Please restate each entry word for word.

(Saved data entries)
"""

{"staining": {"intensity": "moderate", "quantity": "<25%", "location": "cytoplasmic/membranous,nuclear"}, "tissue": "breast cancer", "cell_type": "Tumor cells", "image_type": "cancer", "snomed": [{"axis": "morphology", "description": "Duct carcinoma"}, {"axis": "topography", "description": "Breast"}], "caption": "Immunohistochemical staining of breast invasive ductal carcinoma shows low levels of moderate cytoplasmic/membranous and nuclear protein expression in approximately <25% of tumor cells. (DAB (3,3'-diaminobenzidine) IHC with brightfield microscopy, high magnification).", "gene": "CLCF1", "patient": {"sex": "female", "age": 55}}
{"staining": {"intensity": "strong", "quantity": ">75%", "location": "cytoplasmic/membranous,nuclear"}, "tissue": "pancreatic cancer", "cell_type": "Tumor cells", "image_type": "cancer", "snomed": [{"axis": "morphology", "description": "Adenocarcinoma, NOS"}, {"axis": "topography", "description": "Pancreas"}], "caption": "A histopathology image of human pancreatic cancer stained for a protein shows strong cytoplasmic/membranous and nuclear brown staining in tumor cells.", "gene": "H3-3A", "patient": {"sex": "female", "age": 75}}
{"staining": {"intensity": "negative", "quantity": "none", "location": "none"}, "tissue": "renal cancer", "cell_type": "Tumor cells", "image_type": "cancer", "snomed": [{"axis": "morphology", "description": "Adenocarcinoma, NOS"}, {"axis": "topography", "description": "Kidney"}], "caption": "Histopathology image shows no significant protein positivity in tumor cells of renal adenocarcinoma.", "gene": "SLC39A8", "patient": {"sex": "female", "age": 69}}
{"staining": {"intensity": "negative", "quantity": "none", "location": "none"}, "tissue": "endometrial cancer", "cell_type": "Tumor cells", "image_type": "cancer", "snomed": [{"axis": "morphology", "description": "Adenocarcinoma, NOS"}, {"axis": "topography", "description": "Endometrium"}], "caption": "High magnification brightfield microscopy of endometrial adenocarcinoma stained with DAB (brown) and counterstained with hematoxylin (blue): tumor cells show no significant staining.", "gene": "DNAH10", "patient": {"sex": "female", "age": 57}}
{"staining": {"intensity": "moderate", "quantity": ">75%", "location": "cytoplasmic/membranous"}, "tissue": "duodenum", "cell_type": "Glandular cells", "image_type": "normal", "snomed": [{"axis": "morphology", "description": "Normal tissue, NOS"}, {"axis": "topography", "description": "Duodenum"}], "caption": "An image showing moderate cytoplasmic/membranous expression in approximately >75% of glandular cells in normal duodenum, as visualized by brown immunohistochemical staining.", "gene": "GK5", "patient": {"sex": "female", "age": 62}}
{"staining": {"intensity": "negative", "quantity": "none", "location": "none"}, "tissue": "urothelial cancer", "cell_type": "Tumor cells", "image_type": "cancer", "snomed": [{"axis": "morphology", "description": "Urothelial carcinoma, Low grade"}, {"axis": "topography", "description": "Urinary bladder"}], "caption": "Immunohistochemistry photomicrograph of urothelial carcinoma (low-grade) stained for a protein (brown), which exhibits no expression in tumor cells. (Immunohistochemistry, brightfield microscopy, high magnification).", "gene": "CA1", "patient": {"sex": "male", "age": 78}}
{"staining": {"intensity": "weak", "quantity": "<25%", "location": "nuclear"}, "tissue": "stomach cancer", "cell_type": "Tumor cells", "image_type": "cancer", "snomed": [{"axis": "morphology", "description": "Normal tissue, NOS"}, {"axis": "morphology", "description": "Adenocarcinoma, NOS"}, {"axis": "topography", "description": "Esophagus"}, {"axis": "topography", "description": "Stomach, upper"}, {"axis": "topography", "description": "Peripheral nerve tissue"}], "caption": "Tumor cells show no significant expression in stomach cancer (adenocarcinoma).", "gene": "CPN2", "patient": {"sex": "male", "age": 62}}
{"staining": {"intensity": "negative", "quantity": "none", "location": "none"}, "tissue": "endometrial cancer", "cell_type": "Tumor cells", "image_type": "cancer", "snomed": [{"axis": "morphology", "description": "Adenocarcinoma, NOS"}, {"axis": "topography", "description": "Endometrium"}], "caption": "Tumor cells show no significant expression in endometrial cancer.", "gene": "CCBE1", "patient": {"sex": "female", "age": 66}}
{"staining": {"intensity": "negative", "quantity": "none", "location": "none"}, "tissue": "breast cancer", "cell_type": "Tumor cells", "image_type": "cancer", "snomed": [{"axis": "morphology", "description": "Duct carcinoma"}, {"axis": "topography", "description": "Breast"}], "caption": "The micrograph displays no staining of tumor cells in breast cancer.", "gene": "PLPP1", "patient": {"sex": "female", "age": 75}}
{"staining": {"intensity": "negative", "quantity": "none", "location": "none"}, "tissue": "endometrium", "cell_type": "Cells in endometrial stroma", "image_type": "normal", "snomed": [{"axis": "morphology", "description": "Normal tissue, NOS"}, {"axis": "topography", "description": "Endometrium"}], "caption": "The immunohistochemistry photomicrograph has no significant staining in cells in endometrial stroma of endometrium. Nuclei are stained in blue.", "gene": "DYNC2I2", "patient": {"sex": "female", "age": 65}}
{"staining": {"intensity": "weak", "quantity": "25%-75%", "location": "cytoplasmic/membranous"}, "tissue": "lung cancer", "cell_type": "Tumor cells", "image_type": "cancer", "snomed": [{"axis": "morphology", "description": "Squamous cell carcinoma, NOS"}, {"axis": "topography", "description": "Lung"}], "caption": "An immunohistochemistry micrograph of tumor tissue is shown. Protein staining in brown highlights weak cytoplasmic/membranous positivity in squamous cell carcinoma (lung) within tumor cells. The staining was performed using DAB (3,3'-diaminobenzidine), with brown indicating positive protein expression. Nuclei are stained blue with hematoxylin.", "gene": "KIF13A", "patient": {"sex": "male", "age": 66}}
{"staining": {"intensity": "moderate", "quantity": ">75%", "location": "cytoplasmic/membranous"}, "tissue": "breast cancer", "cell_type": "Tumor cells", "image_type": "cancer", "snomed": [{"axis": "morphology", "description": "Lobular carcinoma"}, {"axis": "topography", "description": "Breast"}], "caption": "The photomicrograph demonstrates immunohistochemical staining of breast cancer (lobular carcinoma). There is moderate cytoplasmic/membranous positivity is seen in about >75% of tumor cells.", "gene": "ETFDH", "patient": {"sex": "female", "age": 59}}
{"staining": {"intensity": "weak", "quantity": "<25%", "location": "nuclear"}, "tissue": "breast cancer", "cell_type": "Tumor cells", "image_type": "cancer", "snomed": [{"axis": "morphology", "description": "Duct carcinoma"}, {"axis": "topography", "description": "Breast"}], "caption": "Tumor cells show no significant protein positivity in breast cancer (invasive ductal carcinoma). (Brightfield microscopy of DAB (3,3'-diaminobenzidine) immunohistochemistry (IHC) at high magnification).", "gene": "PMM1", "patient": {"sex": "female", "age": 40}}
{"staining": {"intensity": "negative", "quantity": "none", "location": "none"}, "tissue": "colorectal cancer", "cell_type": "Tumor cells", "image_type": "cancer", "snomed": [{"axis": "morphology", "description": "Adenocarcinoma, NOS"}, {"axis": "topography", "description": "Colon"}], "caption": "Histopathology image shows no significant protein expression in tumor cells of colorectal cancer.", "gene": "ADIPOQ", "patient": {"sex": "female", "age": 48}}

"""

* Result below
{"staining": {"intensity": "moderate", "quantity": "<25%", "location": "cytoplasmic/membranous,nuclear"}, "tissue": "breast cancer", "cell_type": "Tumor cells", "image_type": "cancer", "snomed": [{"axis": "morphology", "description": "Duct carcinoma"}, {"axis": "topography", "description": "Breast"}], "caption": "Immunohistochemical staining of breast invasive ductal carcinoma shows low levels of moderate cytoplasmic/membranous and nuclear protein expression in approximately <25% of tumor cells. (DAB (3,3'-diaminobenzidine) IHC with brightfield microscopy, high magnification).", "gene": "CLCF1", "patient": {"sex": "female", "age": 55}}
{"staining": {"intensity": "strong", "quantity": ">75%", "location": "cytoplasmic/membranous,nuclear"}, "tissue": "pancreatic cancer", "cell_type": "Tumor cells", "image_type": "cancer", "snomed": [{"axis": "morphology", "description": "Adenocarcinoma, NOS"}, {"axis": "topography", "description": "Pancreas"}], "caption": "A histopathology image of human pancreatic cancer stained for a protein shows strong cytoplasmic/membranous and nuclear brown staining in tumor cells.", "gene": "H3-3A", "patient": {"sex": "female", "age": 75}}
{"staining": {"intensity": "negative", "quantity": "none", "location": "none"}, "tissue": "renal cancer", "cell_type": "Tumor cells", "image_type": "cancer", "snomed": [{"axis": "morphology", "description": "Adenocarcinoma, NOS"}, {"axis": "topography", "description": "Kidney"}], "caption": "Histopathology image shows no significant protein positivity in tumor cells of renal adenocarcinoma.", "gene": "SLC39A8", "patient": {"sex": "female", "age": 69}}
{"staining": {"intensity": "negative", "quantity": "none", "location": "none"}, "tissue": "endometrial cancer", "cell_type": "Tumor cells", "image_type": "cancer", "snomed": [{"axis": "morphology", "description": "Adenocarcinoma, NOS"}, {"axis": "topography", "description": "Endometrium"}], "caption": "High magnification brightfield microscopy of endometrial adenocarcinoma stained with DAB (brown) and counterstained with hematoxylin (blue): tumor cells show no significant staining.", "gene": "DNAH10", "patient": {"sex": "female", "age": 57}}
{"staining": {"intensity": "moderate", "quantity": ">75%", "location": "cytoplasmic/membranous"}, "tissue": "duodenum", "cell_type": "Glandular cells", "image_type": "normal", "snomed": [{"axis": "morphology", "description": "Normal tissue, NOS"}, {"axis": "topography", "description": "Duodenum"}], "caption": "An image showing moderate cytoplasmic/membranous expression in approximately >75% of glandular cells in normal duodenum, as visualized by brown immunohistochemical staining.", "gene": "GK5", "patient": {"sex": "female", "age": 62}}
{"staining": {"intensity": "negative", "quantity": "none", "location": "none"}, "tissue": "urothelial cancer", "cell_type": "Tumor cells", "image_type": "cancer", "snomed": [{"axis": "morphology", "description": "Urothelial carcinoma, Low grade"}, {"axis": "topography", "description": "Urinary bladder"}], "caption": "Immunohistochemistry photomicrograph of urothelial carcinoma (low-grade) stained for a protein (brown), which exhibits no expression in tumor cells. (Immunohistochemistry, brightfield microscopy, high magnification).", "gene": "CA1", "patient": {"sex": "male", "age": 78}}
{"staining": {"intensity": "weak", "quantity": "<25%", "location": "nuclear"}, "tissue": "stomach cancer", "cell_type": "Tumor cells", "image_type": "cancer", "snomed": [{"axis": "morphology", "description": "Normal tissue, NOS"}, {"axis": "morphology", "description": "Adenocarcinoma, NOS"}, {"axis": "topography", "description": "Esophagus"}, {"axis": "topography", "description": "Stomach, upper"}, {"axis": "topography", "description": "Peripheral nerve tissue"}], "caption": "Tumor cells show no significant expression in stomach cancer (adenocarcinoma).", "gene": "CPN2", "patient": {"sex": "male", "age": 62}}
{"staining": {"intensity": "negative", "quantity": "none", "location": "none"}, "tissue": "endometrial cancer", "cell_type": "Tumor cells", "image_type": "cancer", "snomed": [{"axis": "morphology", "description": "Adenocarcinoma, NOS"}, {"axis": "topography", "description": "Endometrium"}], "caption": "Tumor cells show no significant expression in endometrial cancer.", "gene": "CCBE1", "patient": {"sex": "female", "age": 66}}
{"staining": {"intensity": "negative", "quantity": "none", "location": "none"}, "tissue": "breast cancer", "cell_type": "Tumor cells", "image_type": "cancer", "snomed": [{"axis": "morphology", "description": "Duct carcinoma"}, {"axis": "topography", "description": "Breast"}], "caption": "The micrograph displays no staining of tumor cells in breast cancer.", "gene": "PLPP1", "patient": {"sex": "female", "age": 75}}
{"staining": {"intensity": "negative", "quantity": "none", "location": "none"}, "tissue": "endometrium", "cell_type": "Cells in endometrial stroma", "image_type": "normal", "snomed": [{"axis": "morphology", "description": "Normal tissue, NOS"}, {"axis": "topography", "description": "Endometrium"}], "caption": "The immunohistochemistry photomicrograph has no significant staining in cells in endometrial stroma of endometrium. Nuclei are stained in blue.", "gene": "DYNC2I2", "patient": {"sex": "female", "age": 65}}
{"staining": {"intensity": "weak", "quantity": "25%-75%", "location": "cytoplasmic/membranous"}, "tissue": "lung cancer", "cell_type": "Tumor cells", "image_type": "cancer", "snomed": [{"axis": "morphology", "description": "Squamous cell carcinoma, NOS"}, {"axis": "topography", "description": "Lung"}], "caption": "An immunohistochemistry micrograph of tumor tissue is shown. Protein staining in brown highlights weak cytoplasmic/membranous positivity in squamous cell carcinoma (lung) within tumor cells. The staining was performed using DAB (3,3'-diaminobenzidine), with brown indicating positive protein expression. Nuclei are stained blue with hematoxylin.", "gene": "KIF13A", "patient": {"sex": "male", "age": 66}}
{"staining": {"intensity": "moderate", "quantity": ">75%", "location": "cytoplasmic/membranous"}, "tissue": "breast cancer", "cell_type": "Tumor cells", "image_type": "cancer", "snomed": [{"axis": "morphology", "description": "Lobular carcinoma"}, {"axis": "topography", "description": "Breast"}], "caption": "The photomicrograph demonstrates immunohistochemical staining of breast cancer (lobular carcinoma). There is moderate cytoplasmic/membranous positivity is seen in about >75% of tumor cells.", "gene": "ETFDH", "patient": {"sex": "female", "age": 59}}
{"staining": {"intensity": "weak", "quantity": "<25%", "location": "nuclear"}, "tissue": "breast cancer", "cell_type": "Tumor cells", "image_type": "cancer", "snomed": [{"axis": "morphology", "description": "Duct carcinoma"}, {"axis": "topography", "description": "Breast"}], "caption": "Tumor cells show no significant protein positivity in breast cancer (invasive ductal carcinoma). (Brightfield microscopy of DAB (3,3'-diaminobenzidine) immunohistochemistry (IHC) at high magnification).", "gene": "PMM1", "patient": {"sex": "female", "age": 40}}
{"staining": {"intensity": "negative", "quantity": "none", "location": "none"}, "tissue": "colorectal cancer", "cell_type": "Tumor cells", "image_type": "cancer", "snomed": [{"axis": "morphology", "description": "Adenocarcinoma, NOS"}, {"axis": "topography", "description": "Colon"}], "caption": "Histopathology image shows no significant protein expression in tumor cells of colorectal cancer.", "gene": "ADIPOQ", "patient": {"sex": "female", "age": 48}}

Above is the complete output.